But what I really want is a summary matrix of a bunch of variables: Age, Sex, and BMI. To do this I can rowbind the summary statistics of those three variables together using the rbind() function, but only take the 1st, 4th, and 6th elements of the summary table, which as you can see correspond to the Min, Mean, and Max. This creates a matrix, which I call summary.matrix:

summary.matrix<-rbind(summary(mydata$Age)[c(1,4,6)], summary(mydata$BMI)[c(1,4,6)], summary(mydata$Sex)[c(1,4,6)])

Rowbinding is basically stacking rows on top of each other. I add rownames and then print the class of my summary matrix and the results.

rownames(summary.matrix)<-c("Age", "BMI", "Sex")
class(summary.matrix)
summary.matrix

There is also a much more efficient way of doing this using the apply() function. Previously I had another post on the apply function, but I find that it takes a lot of examples to get comfortable with so here is another application.

Apply() is a great example of classes because it takes in a dataframe as the first argument (mydata, all rows, but I choose only columns 2, 3, and 7). I then apply it to the numeric vector columns (MARGIN=2) of this subsetted dataframe, and then for each of those columns I perform the mean and standard deviation, removing the NA's from consideration. I save this in a matrix I call summary.matrix2.

summary.matrix2<-apply(mydata[,c(2,3,7)], MARGIN=2, FUN=function(x) c(mean(x,na.rm=TRUE), sd(x, na.rm=TRUE)))

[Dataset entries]
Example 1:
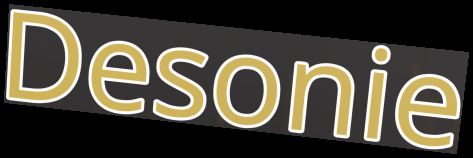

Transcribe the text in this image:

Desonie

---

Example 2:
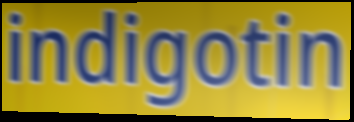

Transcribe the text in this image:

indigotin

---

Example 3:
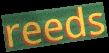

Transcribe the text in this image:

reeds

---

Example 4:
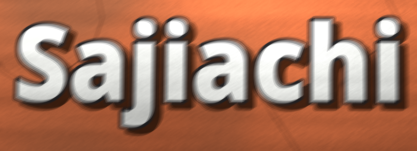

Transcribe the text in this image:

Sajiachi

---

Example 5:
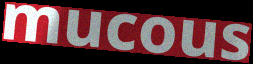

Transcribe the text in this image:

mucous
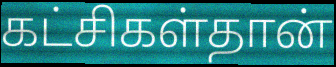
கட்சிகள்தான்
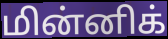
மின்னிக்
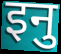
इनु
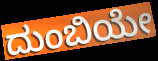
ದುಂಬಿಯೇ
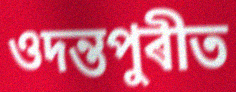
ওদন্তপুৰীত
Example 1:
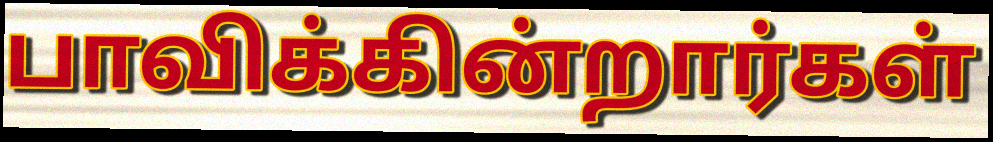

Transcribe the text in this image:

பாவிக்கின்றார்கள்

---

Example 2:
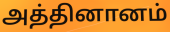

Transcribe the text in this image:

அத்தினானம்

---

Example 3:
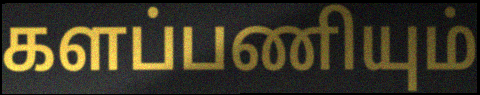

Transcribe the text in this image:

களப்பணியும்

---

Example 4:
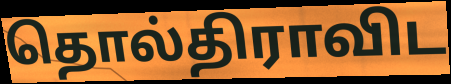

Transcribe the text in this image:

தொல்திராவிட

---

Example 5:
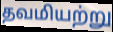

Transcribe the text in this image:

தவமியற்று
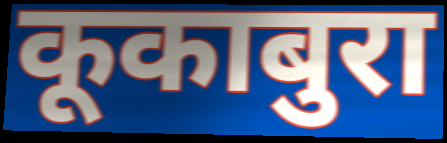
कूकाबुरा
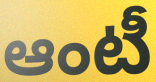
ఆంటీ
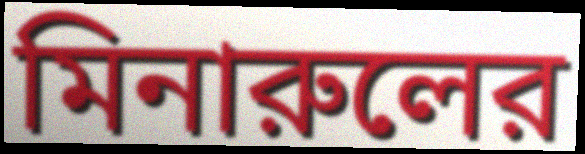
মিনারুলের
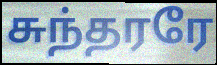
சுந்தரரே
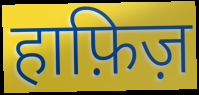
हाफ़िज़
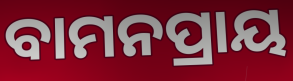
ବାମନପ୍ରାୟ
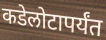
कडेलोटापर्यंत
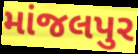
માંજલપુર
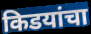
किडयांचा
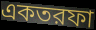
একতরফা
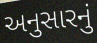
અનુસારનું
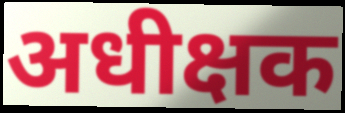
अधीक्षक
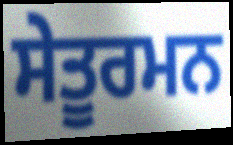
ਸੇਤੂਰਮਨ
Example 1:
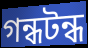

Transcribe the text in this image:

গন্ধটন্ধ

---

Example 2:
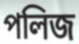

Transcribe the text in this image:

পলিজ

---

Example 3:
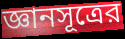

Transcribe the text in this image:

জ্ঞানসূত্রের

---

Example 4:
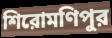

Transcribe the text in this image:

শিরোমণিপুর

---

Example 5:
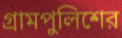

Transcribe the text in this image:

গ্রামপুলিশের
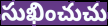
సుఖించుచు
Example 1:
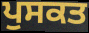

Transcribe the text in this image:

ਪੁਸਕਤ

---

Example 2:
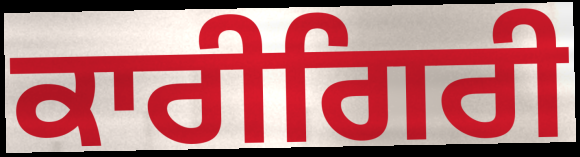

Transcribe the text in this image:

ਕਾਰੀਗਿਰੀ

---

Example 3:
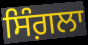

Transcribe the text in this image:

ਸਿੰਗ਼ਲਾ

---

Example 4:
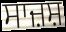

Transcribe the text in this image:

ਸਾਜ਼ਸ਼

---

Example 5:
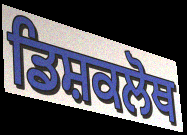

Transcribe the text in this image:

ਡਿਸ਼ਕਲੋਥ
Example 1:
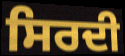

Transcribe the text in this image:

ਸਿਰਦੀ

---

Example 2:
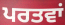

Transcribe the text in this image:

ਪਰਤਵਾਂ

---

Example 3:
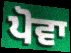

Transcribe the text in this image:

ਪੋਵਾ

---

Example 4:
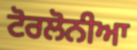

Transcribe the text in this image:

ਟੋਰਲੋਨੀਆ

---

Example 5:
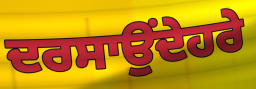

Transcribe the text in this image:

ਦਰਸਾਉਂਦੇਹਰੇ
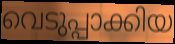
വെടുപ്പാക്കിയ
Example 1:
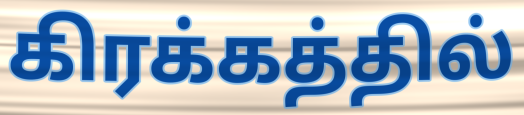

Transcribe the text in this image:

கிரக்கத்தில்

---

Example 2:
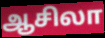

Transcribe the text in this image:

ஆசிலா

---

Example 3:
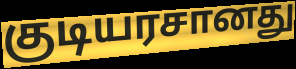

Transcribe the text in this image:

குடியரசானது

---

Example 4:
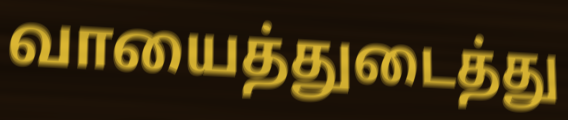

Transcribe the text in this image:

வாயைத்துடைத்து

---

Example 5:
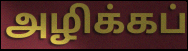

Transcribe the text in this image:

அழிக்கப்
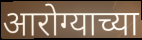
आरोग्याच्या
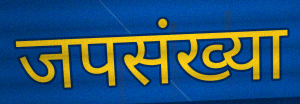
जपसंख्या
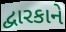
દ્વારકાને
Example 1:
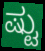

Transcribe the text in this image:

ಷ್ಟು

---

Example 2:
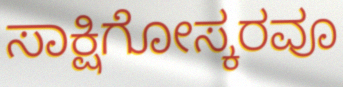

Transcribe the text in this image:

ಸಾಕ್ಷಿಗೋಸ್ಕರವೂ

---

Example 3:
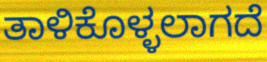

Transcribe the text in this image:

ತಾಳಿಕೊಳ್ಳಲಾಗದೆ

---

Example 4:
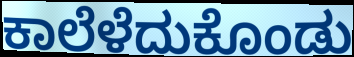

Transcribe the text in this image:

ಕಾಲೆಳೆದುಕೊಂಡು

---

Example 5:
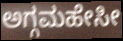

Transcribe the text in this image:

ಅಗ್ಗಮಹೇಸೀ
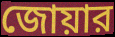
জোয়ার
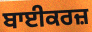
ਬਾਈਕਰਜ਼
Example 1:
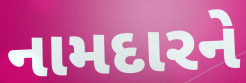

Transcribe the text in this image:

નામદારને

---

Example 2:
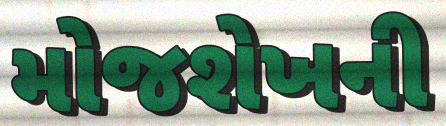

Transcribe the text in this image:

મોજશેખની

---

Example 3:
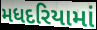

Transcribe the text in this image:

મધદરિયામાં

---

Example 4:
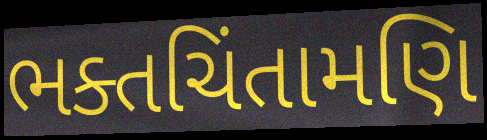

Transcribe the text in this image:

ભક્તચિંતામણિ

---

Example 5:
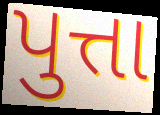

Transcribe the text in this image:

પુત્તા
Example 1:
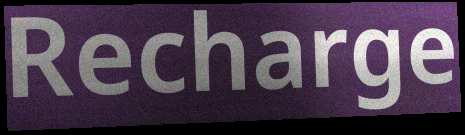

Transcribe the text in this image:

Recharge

_THINGS TO DO:_
1. Answer these questions from the text on building summary matrices:
(a) Which elements of the summary table are taken for each variable, and which statistics do they correspond to?
(b) What does the text say rowbinding basically is?
(c) What name is given to the matrix saved from the apply() step?
2. Write out the entries word for word, from the start of the entries up to and including the line with "பாவிக்கின்றார்கள்". Leave out the pictures.

_TASK ANSWERS:_
1.
(a) The 1st, 4th, and 6th elements, which correspond to the Min, Mean, and Max.
(b) Stacking rows on top of each other.
(c) summary.matrix2

2.
Example 1:

Transcribe the text in this image:

Desonie

---

Example 2:

Transcribe the text in this image:

indigotin

---

Example 3:

Transcribe the text in this image:

reeds

---

Example 4:

Transcribe the text in this image:

Sajiachi

---

Example 5:

Transcribe the text in this image:

mucous
கட்சிகள்தான்
மின்னிக்
इनु
ದುಂಬಿಯೇ
ওদন্তপুৰীত
Example 1:

Transcribe the text in this image:

பாவிக்கின்றார்கள்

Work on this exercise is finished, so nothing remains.